- _Work to be completed_
When you find the line with "of the system." among the records below, reproduce it and each line after it exactly, ending with the line with "an arbitrary value, which".

- _Task data_
'''

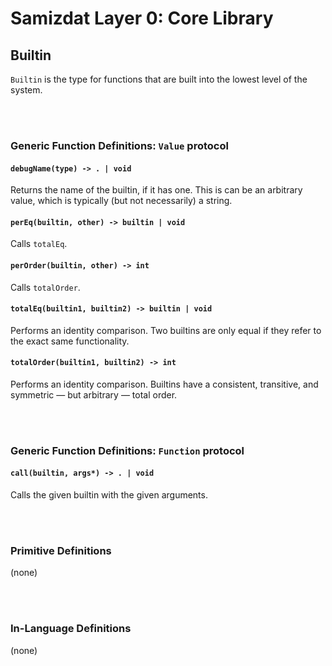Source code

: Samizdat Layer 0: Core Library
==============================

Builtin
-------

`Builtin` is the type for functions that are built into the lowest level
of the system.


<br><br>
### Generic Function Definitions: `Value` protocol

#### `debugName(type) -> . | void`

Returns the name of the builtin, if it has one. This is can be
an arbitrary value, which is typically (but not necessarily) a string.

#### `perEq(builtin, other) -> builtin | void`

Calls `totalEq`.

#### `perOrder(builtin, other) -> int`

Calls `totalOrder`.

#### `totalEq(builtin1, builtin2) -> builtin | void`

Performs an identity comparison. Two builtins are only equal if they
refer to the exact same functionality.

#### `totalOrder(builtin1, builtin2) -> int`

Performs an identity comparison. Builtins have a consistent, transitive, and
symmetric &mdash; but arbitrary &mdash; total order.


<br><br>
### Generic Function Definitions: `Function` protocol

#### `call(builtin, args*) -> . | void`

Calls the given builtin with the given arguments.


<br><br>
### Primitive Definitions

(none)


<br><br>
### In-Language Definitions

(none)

'''

- _Response_
of the system.


<br><br>
### Generic Function Definitions: `Value` protocol

#### `debugName(type) -> . | void`

Returns the name of the builtin, if it has one. This is can be
an arbitrary value, which is typically (but not necessarily) a string.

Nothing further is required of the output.